4 For the purpose of establishing a Recommendation concerning an agreed limit to sound/vision timing error in television, the range of values between the detectable limits is not relevant. The actual timing value is the province of the programme producer in the studio. Because we do not necessarily know, and have no recommended way of determining, the precise timing difference, we accept as being correct the relative timing that occurs at the studio output. An unsatisfactory situation may now exist because the studio output timing may be set to be very close to one of the limits of perceptibility and thus there is a limited margin of additional error before the timing error is such as to become unacceptable.

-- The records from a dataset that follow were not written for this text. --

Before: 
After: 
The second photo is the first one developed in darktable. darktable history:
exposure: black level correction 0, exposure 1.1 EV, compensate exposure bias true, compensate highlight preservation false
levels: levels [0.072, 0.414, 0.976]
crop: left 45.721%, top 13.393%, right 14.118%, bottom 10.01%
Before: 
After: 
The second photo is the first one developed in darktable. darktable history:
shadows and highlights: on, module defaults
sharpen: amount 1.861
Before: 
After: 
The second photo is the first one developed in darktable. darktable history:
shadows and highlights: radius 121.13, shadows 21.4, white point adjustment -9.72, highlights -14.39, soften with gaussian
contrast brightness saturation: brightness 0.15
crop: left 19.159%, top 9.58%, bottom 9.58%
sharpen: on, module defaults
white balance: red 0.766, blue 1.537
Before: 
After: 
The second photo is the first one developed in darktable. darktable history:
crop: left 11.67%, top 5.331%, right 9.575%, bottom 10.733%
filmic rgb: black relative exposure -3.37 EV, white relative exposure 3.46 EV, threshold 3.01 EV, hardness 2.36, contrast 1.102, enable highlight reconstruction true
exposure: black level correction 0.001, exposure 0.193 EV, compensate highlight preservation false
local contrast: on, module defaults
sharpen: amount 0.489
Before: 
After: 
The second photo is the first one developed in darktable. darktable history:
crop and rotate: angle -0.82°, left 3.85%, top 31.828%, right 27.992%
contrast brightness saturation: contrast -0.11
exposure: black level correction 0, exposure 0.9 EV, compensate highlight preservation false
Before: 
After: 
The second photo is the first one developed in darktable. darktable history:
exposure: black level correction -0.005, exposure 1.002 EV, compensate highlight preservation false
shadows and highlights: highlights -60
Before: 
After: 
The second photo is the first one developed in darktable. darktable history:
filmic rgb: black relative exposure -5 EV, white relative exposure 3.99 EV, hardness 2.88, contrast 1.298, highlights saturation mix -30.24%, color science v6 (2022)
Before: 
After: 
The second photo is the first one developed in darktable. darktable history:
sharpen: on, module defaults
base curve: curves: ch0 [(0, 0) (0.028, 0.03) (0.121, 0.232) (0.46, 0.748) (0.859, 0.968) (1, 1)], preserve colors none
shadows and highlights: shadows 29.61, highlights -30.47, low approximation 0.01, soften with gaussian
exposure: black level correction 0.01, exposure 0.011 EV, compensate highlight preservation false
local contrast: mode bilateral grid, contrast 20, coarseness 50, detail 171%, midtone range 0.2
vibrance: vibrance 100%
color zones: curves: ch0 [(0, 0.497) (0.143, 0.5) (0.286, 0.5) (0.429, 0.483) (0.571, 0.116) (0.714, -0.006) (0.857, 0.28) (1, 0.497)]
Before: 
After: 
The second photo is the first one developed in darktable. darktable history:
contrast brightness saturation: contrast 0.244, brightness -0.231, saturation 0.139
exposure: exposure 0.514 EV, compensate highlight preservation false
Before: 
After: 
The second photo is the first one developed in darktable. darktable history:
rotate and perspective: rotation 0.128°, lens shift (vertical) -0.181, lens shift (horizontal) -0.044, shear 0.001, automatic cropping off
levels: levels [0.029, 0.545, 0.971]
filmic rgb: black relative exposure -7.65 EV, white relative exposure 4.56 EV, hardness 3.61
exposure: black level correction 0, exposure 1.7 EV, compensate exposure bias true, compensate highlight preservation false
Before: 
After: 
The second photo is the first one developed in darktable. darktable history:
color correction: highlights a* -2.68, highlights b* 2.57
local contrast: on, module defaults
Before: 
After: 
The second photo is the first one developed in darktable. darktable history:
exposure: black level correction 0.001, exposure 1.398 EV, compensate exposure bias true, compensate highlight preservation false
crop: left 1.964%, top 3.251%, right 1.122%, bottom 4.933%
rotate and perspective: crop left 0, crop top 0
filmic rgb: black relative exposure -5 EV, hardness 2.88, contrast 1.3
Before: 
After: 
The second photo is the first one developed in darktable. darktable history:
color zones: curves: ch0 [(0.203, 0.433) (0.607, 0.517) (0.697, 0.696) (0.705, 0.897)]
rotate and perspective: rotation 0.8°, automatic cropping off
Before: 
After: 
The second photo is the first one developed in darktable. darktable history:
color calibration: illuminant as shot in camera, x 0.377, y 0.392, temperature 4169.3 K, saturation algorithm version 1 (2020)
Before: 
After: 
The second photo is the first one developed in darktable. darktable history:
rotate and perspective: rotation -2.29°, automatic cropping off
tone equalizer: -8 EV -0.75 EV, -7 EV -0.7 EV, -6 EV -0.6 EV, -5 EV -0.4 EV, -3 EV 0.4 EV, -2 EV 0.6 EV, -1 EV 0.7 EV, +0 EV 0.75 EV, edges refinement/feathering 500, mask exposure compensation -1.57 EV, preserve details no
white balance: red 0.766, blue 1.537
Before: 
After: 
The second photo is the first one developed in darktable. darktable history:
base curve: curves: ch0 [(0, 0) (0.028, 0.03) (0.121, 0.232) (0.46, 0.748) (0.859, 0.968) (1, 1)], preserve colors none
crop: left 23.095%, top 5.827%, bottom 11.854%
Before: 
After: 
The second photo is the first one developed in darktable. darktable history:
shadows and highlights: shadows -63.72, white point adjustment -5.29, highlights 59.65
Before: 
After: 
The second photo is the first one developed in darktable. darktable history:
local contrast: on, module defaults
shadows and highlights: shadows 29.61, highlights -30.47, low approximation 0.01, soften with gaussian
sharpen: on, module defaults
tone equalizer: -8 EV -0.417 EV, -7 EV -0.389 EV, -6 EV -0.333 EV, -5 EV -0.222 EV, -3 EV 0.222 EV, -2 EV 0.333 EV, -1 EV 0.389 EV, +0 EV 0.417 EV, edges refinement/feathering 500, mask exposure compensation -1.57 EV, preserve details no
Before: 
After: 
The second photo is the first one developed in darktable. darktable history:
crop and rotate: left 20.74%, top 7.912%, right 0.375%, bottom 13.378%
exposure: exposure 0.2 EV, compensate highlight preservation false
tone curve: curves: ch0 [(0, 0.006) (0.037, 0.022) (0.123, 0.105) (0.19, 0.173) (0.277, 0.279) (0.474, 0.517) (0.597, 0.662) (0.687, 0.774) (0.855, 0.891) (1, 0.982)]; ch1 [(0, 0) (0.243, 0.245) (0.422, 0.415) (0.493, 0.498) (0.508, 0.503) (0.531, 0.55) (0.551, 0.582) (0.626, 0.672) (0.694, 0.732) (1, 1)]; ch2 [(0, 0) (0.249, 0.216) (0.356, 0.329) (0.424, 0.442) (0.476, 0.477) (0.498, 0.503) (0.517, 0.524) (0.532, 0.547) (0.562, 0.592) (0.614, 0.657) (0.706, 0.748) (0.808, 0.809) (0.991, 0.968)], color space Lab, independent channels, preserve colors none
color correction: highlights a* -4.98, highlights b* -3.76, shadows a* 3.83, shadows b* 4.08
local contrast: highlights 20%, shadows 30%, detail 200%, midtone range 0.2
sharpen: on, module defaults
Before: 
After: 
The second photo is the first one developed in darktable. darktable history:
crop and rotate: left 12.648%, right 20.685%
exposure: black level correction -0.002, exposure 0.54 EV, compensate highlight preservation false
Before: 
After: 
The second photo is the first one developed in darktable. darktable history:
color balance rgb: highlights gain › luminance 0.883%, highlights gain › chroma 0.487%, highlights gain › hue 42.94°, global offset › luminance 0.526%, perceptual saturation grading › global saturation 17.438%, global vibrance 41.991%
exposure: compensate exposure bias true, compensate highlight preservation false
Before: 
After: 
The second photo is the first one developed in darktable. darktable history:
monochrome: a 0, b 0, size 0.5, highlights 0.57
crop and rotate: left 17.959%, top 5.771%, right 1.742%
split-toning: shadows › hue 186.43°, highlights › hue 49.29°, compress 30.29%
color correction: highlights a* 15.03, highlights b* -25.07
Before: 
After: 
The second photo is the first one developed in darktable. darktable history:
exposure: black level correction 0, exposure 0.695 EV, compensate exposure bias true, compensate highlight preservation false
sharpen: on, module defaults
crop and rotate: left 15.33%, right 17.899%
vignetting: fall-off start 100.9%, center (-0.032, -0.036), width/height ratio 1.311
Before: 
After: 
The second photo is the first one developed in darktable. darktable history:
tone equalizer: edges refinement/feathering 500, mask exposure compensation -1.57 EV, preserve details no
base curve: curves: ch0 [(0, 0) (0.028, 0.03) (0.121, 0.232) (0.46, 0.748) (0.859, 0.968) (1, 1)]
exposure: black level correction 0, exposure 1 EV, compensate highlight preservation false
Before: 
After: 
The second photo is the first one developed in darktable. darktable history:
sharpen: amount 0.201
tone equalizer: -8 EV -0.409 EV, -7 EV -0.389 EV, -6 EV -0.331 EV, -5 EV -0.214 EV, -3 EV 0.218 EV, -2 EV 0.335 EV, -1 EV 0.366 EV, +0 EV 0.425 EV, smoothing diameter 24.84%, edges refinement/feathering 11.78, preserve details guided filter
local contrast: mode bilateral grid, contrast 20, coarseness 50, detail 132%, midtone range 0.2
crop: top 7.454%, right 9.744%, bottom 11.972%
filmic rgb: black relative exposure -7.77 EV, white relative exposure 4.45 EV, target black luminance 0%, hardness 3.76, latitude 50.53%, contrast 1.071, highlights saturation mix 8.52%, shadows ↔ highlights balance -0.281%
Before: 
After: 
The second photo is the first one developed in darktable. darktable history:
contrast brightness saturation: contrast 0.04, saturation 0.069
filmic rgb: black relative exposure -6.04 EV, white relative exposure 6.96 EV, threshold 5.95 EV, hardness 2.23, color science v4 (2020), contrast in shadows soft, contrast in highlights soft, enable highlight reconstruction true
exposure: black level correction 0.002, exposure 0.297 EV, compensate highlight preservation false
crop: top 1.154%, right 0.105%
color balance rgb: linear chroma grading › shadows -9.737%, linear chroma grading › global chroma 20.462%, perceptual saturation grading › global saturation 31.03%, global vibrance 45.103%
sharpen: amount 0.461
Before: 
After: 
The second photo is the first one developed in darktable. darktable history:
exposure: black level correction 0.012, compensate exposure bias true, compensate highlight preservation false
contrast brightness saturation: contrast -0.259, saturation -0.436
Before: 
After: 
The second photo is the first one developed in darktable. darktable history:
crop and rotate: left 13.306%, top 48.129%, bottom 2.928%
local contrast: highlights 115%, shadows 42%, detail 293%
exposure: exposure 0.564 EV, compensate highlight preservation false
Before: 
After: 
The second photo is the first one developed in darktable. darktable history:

5 Because of the undetectable plateau (C-C’, see Figure 2) the limit of allowable error should be constrained within 0.5 grade points (5 point impairment scale) above the subjectively evaluated detectable threshold (B-B’). The subjective evaluations have shown that a one grade point impairment results in a 60 ms change in delay which is shown on Figure 2 as the rising slope from A-B. The allowable delay should be constrained within a half grade point impairment which is 30ms shown in Figure 2 on the rising slope from B-C. Likewise the advance limit is determined to be 22.5 ms from the rise on the slope from B’-C’.


APPENDIX 2

Currently used conditions for subjective assessment
of sound/vision delay difference testing

1 / Distance between source and microphone / 50 cm
2 / Distance between loudspeaker and assessor / 200 cm / Assessors should be able to easily see lip movements of announcers.
If a 22” diagonal monitor is used the display and loudspeaker will be in approximately the same position and this equates to a 6H viewing distance.
3 / Parameter(s) for measurement / Acceptable thresholds (i.e. rating 3.5 on DSIS) / But it is also considered important to measure the “detectability” thresholds (i.e. rating 4.5 on DSIS).
4 / Camera type / Tube camera
5 / Evaluation method / Double stimulus impairment scale method
6 / Viewing conditions / Recs. ITU-R BT.500 and 1128
7 / Range of sound/vision timing differences to be included on tape(s) / Must include full range of impairments, grade 1 through5 / Based on Swiss PTT work the range –200 to +300 ms should be assessed.
To obtain precision in assessment of “detectable” thresholds a second tape with a concentration of values around the detectable threshold points may be required.
8 / Test material / Female newsreader / To avoid viewer fatigue it is desirable that several different sequences and/or announcers be used.
9 / Duration of test session / Less than 30 minutes / It may be necessary to hold two sessions if both “acceptable” and “detectable” thresholds are to be accurately assessed.
10 / Type of assessors / Expert and non-expert
11 / Number of assessors / At least 15
12 / Age of assessors / To be stated
13 / Visual acuity of assessors / Normal (or corrected to normal) acuity assessed using a Snellen chart

Rec. ITU-R BT.1359-1 5

[*] The definition of this point may vary depending on the particular broadcast organization and operating requirements. Typical examples are master control, network control, master switching or outside broadcast control.

[**] Where the path from the output of the final programme source selection element to the input of the transmitter is comprised of one or more digital codecs it should be noted that Recommendation ITU-R BT.1203 specifies that the delay error introduced by any single digital codec should be in the range ±2 ms.